OBJECTIVES : Deficiency of adenosine deaminase 2 (DADA2) is a fatal autosomal recessive disease characterised by failure to thrive, impaired immune responses, and recurrent infections. This systematic literature review (SLR) aimed to evaluate the clinical management of patients with DADA2.

METHODS : Clinical trials and real-world studies including patients with DADA2 and their treatment were identified from Embase, Medline, and Cochrane from database inception to June 2021. The SLR was in accordance with the Cochrane and NICE methodologies.
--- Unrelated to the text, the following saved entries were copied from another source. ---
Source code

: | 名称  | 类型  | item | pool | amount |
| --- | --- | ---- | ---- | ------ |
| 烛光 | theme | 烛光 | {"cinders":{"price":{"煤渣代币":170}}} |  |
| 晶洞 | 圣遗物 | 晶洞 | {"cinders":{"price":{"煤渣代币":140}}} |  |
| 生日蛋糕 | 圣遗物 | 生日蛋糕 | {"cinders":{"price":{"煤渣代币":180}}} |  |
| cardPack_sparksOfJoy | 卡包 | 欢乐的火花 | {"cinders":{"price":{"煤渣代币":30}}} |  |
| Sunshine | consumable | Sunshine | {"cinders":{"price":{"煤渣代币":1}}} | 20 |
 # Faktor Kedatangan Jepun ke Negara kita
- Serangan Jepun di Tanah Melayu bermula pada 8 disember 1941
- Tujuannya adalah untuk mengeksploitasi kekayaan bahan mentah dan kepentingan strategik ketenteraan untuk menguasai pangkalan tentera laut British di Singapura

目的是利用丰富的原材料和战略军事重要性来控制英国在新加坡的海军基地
RESULTS : Thirty-one studies were included in the review. The common clinical therapies included: haematopoietic stem cell transplantation (HSCT), enzyme replacement therapy (ERT), gene therapy (GT) and anti-tumour necrosis factor (TNF)/biologics. Management with HSCT resulted in overall survival (OS) rates ranging from 63–88% with a follow-up of up to 12 years. Improved survival was reported for transplantation involving a matched sibling/family member (OS: 81–86%) as compared to unrelated/haploidentical donors (OS: 43–66%) over a median follow-up of 6.5 years. Treatment with ERT showed OS rates between 65–100% over a follow up period ranging from 8.5–26 years. Patients on GT showed varied efficacy with OS rate of 67–100% across studies, and accounted for highest treatment discontinuation rate (30–90%) for follow-up of 12 years. Anti-TNF resulted in significant reduction in stroke events from cumulative 191 to 0 events (pre-vs post-treatment) with a 0% recurrence rate. A non-randomised study comparing GT versus HSCT reported improved OS (100% vs 88%) and EFS (100% vs 56%) rates in favour of GT at 2-years of follow-up. Adverse events included neutropenia (~20%) with GT; infection (~50%) with HSCT, inflammatory skin manifestations and neutropenia (~60%) with anti-TNF therapy; none with ERT.

CONCLUSIONS : Evidence for clinical management of DADA2 is scarce and varies with the treating physician. Further research with head-to-head clinical trials is needed.